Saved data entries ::

———

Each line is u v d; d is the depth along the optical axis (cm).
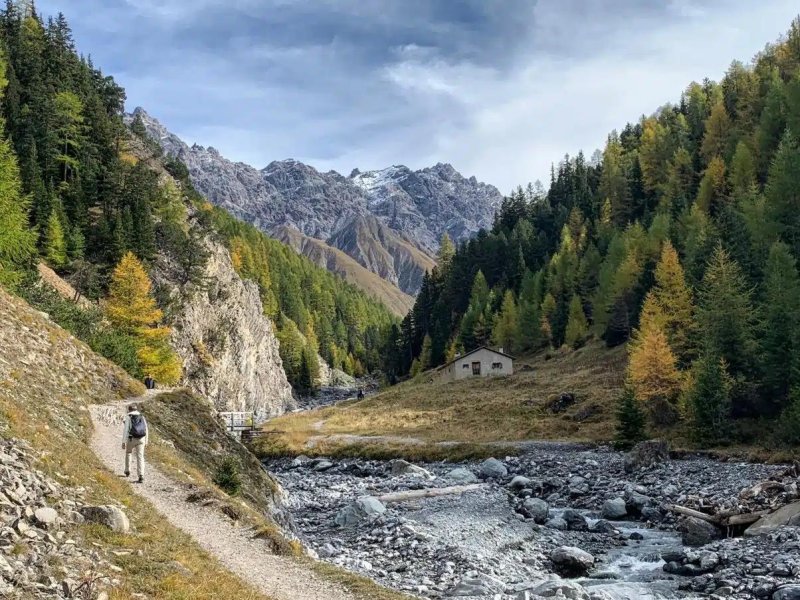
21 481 1251
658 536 2917
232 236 19488
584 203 15238
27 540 1059
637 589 2052
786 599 1739
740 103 12025
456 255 16162
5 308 2911
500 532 2830
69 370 2848
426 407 8106
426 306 15650
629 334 9006
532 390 7938
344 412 8912
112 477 1758
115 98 12400
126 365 4647
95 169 9119
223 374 10500
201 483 2177
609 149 16362
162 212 10069
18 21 10594
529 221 16375
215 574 1277
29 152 7675
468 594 1861
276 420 9125
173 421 2969
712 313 5356
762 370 4956
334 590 1407
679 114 15062
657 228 9225
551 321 11312
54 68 10244
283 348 16775
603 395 6806
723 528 2778
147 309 6166
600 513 3472
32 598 881
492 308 12950
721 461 4309
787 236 6694
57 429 2019
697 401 4947
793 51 13262
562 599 1730
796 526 2459
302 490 4253
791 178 6819
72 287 7006
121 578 1066
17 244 4734
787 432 4441
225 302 11094
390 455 5803
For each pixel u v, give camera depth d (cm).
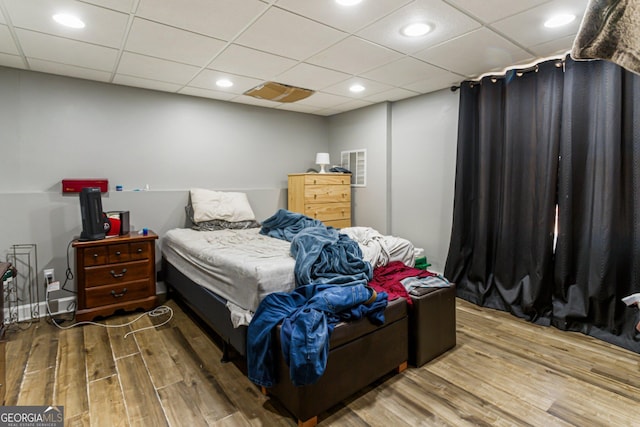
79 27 229
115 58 284
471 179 359
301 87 373
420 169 410
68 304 328
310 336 161
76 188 327
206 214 383
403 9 208
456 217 361
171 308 337
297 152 502
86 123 341
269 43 257
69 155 333
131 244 318
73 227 329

———

Aim of the task ::
The answer should consist of all lines from the records above that hold the word "depth".

Written solution ::
Each line is u v d; d is the depth along the optical axis (cm).
For each pixel u v, give camera depth d (cm).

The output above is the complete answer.